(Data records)
= = =

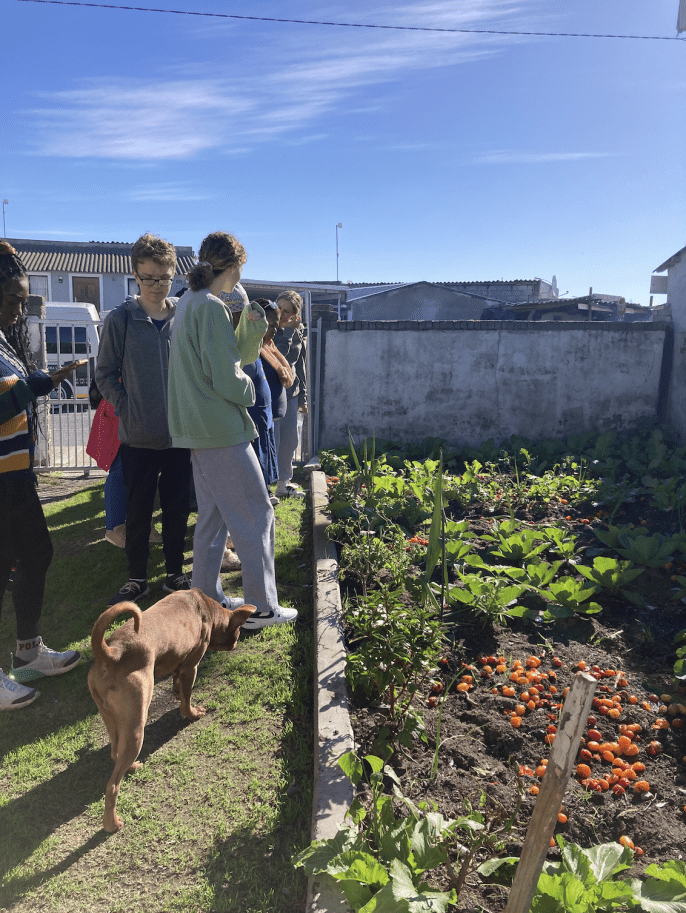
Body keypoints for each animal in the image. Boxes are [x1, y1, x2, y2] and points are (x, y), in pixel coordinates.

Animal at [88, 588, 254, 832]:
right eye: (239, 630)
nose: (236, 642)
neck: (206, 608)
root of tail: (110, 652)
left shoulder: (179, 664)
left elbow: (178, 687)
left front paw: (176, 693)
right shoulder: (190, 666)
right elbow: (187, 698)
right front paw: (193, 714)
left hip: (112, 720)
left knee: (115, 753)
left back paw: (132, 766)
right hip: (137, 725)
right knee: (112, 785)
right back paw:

= = =

ASSIGNMENT: Set each line of the records down again exactly as it reads. Omit the pictures.

SOLVED PROBLEM:
Body keypoints for each animal in the image. Boxes are [x1, y1, x2, y2] and points are (x, y), in pixel coordinates.

Animal at [88, 588, 254, 832]:
right eye: (239, 630)
nose: (236, 642)
neck: (206, 608)
root of tail: (110, 652)
left shoulder: (179, 664)
left elbow: (178, 687)
left front paw: (176, 693)
right shoulder: (190, 666)
right elbow: (187, 698)
right front paw: (193, 714)
left hip: (112, 720)
left knee: (115, 753)
left back paw: (132, 766)
right hip: (137, 725)
right knee: (112, 785)
right back paw:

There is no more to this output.